Six Solutions That Could Ease Australia’s Rental Challenges
Implementing diverse and comprehensive strategies aimed at increasing housing supply is crucial to addressing Australia’s rental crisis, according to a new report released by the LJ Hooker Group.
The iconic real estate brand has released a detailed analysis of current conditions in their report titled ‘What is Happening in the Rental Markets’ which also outlines six possible solutions to the challenges being faced.
LJ Hooker Group’s Head of Research Mathew Tiller said new thinking is needed with the rental market currently impacted by an unhealthy imbalance between demand and supply post-pandemic.
“Understanding the dynamics that drive the rental housing market is essential in developing effective policies, regulations, and solutions to provide accessible and affordable options for all Australians. The number of rental homes in Australia increased from 2.2 million in 2011 to 2.8 million in 2021 – that’s 24 per cent growth in ten years.
“This shift can be attributed to changing economic conditions, demographic shifts, population changes and housing affordability,” Mr Tiller said.
“Renting is no longer predominantly associated with young individuals and couples alone. ABS data reveals a more diverse renter profile, encompassing families and older Australians, as housing affordability challenges have made renting a more viable and attractive option for a broader range of individuals and households.”
Since the beginning of 2020, rental demand in Australia has experienced significant fluctuations, influenced primarily by two factors: overseas migration and changing household dynamics.
To address rental market challenges, solutions should focus on housing supply including maximising the utilisation of existing homes and constructing quality built new ones of the right size in targeted areas.
“Unfortunately, the outlook for new housing is not positive with the number of new dwellings being approved continuing to decline,” Mr Tiller said.
“High construction costs, a shortage of skilled tradespeople and increased financing costs have put pressure on developers’ and builders’, leading to a slowdown in construction times and a number of high-profile insolvencies.”
The LJ Hooker Group has devised six strategies for increasing much-needed supply, these include:
- Governments can directly fund or build homes, acting as developers or financing private developers to build new homes. This would ensure a constant and consistent supply of homes being built, particularly in softer periods of the market cycle where the construction and selling of new homes are not financially viable for private developers.
- Increasing the supply of social, community and affordable housing is required particularly in the less affordable inner-city areas and rapidly growing regional markets.
- Planning and development incentives should align new housing supply with population growth, prioritising locations with tight labour markets and low rental vacancies.
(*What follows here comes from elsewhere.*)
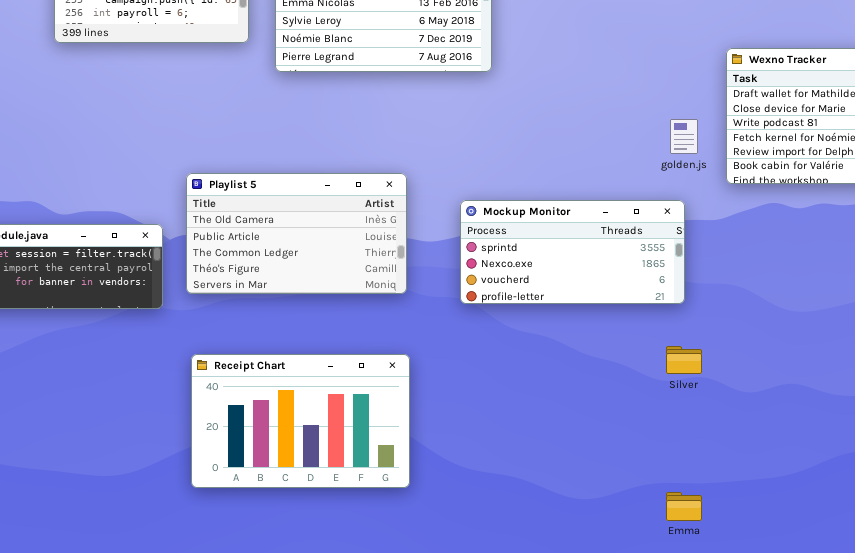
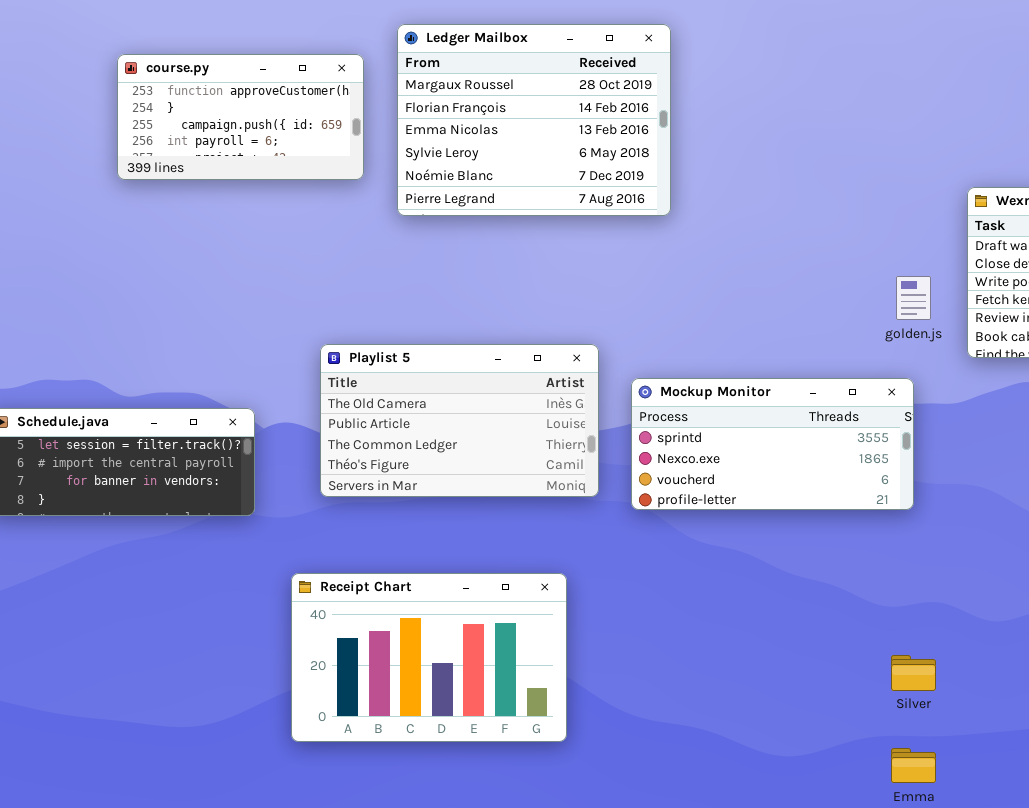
Playlist 5: [186,173,407,294] -> [320,344,599,497], moved
Silver: [666,346,702,374] -> [891,655,936,691], moved

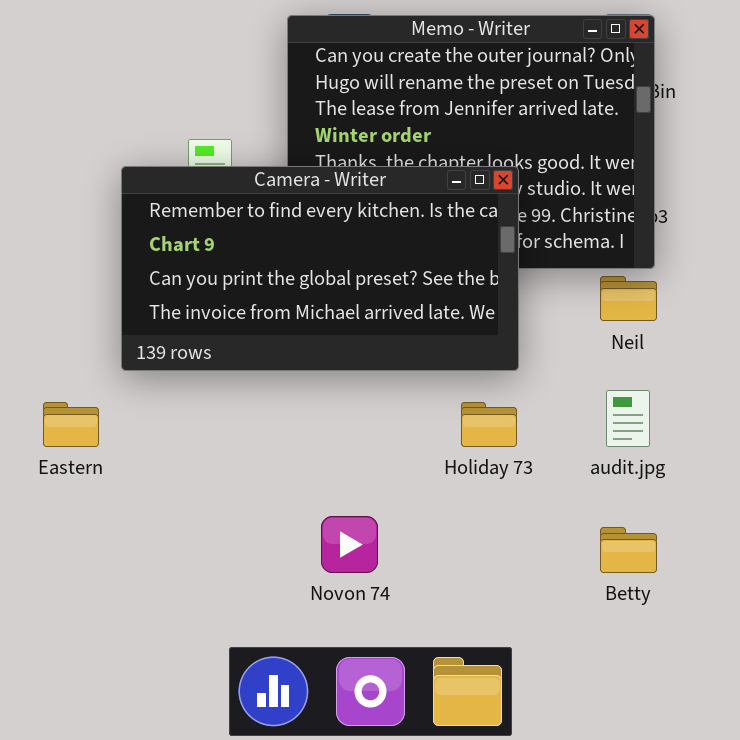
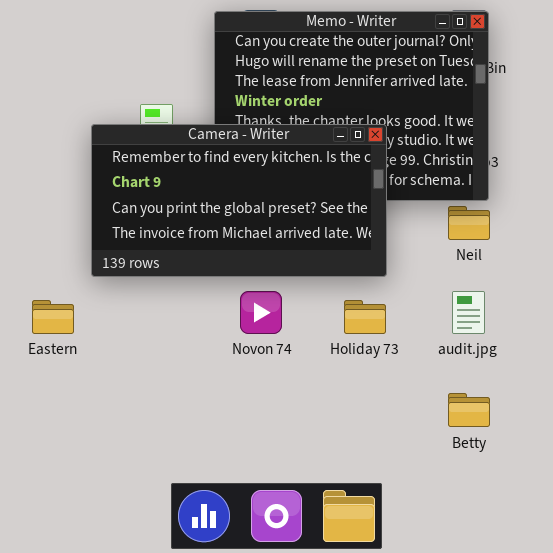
Novon 74: [321,516,378,573] -> [240,291,282,334], moved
- Incentivising long-term leases to provide security and stability for tenants. Landlords could be encouraged to offer multi-year leases, similar to commercial properties, spanning three, five, seven or 10 years. Special clauses, such as a make-good clause, could be added allowing tenants to change the interior as long as the property was returned to its original condition on the expiry of the lease.
- Increase build-to-rent incentives for large-scale builders and institutions to construct rental accommodations specifically to rent.
- Balancing short-term accommodation with the need for permanent long-term housing in regional ‘tourism’ centres.
The LJ Hooker Group believes to ensure a sustainable and equitable rental market, it is crucial to adopt a comprehensive approach that addresses the underlying factors of rental market challenges.
Solutions such as rental freezes and rental caps, which have been discussed as solutions, would provide shorter-term relief for tenants but come with longer-term negative consequences that need to be considered.
Such options would disincentivise landlords from offering long-term leases or renewing existing ones, reducing the security of tenure that many tenants seek.
“Both these options also discourage landlords from investing in property maintenance and improvements, potentially leading to declining rental property quality over time,” Mr Tiller said.